#### Exercise description
Which of the lines in the records below hold the string "documentelor"? Copy every one of them.

#### Records for this exercise

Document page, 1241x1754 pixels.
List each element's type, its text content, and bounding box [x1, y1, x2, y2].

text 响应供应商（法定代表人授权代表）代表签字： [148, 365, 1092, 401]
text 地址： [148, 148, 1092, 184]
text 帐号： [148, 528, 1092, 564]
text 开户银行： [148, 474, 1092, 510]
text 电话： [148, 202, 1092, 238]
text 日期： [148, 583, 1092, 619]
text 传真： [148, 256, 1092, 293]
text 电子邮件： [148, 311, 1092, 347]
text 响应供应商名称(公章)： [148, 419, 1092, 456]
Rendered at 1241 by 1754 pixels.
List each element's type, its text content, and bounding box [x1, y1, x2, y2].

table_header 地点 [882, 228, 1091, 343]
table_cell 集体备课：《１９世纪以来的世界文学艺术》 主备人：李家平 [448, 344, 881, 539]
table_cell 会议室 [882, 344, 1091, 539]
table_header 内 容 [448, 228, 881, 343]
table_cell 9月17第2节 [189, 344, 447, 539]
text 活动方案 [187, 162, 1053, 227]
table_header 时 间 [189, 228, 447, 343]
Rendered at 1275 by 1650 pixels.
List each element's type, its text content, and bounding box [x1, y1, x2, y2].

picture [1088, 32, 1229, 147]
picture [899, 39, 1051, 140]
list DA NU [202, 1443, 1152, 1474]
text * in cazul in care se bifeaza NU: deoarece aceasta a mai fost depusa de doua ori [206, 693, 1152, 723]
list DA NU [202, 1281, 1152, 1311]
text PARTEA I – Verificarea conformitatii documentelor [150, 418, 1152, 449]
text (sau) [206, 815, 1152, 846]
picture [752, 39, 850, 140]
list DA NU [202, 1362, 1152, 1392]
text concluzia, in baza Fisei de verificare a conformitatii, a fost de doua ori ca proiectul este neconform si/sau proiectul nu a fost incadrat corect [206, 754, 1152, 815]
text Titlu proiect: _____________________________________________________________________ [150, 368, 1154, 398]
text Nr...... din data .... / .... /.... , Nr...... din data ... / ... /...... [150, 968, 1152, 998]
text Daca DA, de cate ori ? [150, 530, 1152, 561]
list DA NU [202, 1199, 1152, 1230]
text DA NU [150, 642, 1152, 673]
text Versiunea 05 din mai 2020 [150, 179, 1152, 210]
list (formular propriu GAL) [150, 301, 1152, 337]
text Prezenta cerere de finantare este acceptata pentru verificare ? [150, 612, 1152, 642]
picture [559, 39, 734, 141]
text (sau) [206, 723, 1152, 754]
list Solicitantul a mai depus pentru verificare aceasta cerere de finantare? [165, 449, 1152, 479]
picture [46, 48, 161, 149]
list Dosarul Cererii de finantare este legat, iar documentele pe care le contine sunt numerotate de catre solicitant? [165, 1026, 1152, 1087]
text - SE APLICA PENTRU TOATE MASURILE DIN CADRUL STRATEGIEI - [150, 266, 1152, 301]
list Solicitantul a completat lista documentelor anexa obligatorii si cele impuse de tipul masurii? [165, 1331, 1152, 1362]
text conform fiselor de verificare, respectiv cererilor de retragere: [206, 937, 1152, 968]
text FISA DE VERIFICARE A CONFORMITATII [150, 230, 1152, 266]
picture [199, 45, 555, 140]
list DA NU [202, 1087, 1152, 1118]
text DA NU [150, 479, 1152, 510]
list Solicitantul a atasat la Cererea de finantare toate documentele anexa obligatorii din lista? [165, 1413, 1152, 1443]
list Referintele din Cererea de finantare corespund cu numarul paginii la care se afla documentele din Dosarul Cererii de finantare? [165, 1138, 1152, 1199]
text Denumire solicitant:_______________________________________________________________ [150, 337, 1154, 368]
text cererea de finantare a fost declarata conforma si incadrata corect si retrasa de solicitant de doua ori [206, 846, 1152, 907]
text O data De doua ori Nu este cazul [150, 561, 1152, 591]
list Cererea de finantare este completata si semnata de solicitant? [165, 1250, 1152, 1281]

#### Your response
text PARTEA I – Verificarea conformitatii documentelor [150, 418, 1152, 449]
list Solicitantul a completat lista documentelor anexa obligatorii si cele impuse de tipul masurii? [165, 1331, 1152, 1362]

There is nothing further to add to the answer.